• _About this exercise_:
Print exactly the lines starting at the one that contains "are negative for" and ending at the last line of the listing below.

• _Extracted material_:
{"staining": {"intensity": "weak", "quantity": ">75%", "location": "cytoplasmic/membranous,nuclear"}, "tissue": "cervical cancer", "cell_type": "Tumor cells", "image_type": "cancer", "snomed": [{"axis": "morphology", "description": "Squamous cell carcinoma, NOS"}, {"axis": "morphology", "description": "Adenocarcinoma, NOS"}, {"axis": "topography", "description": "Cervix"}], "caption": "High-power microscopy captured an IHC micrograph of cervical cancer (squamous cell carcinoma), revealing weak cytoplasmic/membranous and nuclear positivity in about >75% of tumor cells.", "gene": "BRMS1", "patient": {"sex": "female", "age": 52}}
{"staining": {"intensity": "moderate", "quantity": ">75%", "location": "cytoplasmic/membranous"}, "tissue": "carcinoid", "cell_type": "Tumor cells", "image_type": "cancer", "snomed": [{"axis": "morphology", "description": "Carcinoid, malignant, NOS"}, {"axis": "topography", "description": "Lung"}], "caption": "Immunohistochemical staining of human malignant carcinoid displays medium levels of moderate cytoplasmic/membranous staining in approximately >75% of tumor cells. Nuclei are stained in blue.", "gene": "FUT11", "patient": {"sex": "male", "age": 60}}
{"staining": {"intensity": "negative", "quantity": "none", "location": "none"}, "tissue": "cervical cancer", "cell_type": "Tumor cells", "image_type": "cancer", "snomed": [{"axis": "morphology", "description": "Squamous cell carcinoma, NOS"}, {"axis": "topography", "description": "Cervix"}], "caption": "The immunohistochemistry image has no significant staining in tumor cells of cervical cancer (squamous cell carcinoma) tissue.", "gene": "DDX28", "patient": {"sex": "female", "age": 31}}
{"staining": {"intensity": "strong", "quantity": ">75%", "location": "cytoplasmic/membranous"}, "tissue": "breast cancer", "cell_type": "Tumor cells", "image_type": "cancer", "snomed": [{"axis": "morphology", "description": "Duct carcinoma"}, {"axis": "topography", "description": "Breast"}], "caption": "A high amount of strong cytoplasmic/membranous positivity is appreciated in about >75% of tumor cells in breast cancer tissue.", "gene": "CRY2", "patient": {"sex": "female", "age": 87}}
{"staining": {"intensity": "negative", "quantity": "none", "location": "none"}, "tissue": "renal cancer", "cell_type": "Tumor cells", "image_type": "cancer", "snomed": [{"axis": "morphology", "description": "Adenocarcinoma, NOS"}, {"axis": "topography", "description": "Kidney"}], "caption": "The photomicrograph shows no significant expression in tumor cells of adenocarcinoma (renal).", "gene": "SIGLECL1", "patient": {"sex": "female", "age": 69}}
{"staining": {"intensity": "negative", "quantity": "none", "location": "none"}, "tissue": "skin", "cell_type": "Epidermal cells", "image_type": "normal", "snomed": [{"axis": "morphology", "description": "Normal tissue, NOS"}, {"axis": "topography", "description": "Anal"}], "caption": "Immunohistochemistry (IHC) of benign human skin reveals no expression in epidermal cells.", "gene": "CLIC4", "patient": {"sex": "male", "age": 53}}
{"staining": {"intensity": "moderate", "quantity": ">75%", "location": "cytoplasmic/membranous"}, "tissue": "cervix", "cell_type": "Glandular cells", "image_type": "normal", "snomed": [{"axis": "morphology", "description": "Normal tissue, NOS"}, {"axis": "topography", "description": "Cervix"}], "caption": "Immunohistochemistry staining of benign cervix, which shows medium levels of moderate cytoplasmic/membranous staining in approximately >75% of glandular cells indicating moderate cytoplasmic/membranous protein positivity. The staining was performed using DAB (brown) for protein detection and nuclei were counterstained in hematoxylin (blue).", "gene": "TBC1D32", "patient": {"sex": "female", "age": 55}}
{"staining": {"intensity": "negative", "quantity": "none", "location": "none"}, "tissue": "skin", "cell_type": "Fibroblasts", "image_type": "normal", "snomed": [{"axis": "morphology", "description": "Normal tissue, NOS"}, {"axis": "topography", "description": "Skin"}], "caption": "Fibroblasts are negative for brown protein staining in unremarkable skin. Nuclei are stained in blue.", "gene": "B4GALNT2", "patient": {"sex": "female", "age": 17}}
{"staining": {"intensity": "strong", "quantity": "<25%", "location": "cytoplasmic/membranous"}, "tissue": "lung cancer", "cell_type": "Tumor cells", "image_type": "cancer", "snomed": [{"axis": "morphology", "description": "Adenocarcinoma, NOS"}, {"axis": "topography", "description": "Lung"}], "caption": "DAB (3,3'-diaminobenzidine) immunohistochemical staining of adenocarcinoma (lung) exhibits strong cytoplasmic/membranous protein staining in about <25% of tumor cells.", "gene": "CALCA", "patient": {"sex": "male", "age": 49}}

• _Response_:
{"staining": {"intensity": "negative", "quantity": "none", "location": "none"}, "tissue": "skin", "cell_type": "Fibroblasts", "image_type": "normal", "snomed": [{"axis": "morphology", "description": "Normal tissue, NOS"}, {"axis": "topography", "description": "Skin"}], "caption": "Fibroblasts are negative for brown protein staining in unremarkable skin. Nuclei are stained in blue.", "gene": "B4GALNT2", "patient": {"sex": "female", "age": 17}}
{"staining": {"intensity": "strong", "quantity": "<25%", "location": "cytoplasmic/membranous"}, "tissue": "lung cancer", "cell_type": "Tumor cells", "image_type": "cancer", "snomed": [{"axis": "morphology", "description": "Adenocarcinoma, NOS"}, {"axis": "topography", "description": "Lung"}], "caption": "DAB (3,3'-diaminobenzidine) immunohistochemical staining of adenocarcinoma (lung) exhibits strong cytoplasmic/membranous protein staining in about <25% of tumor cells.", "gene": "CALCA", "patient": {"sex": "male", "age": 49}}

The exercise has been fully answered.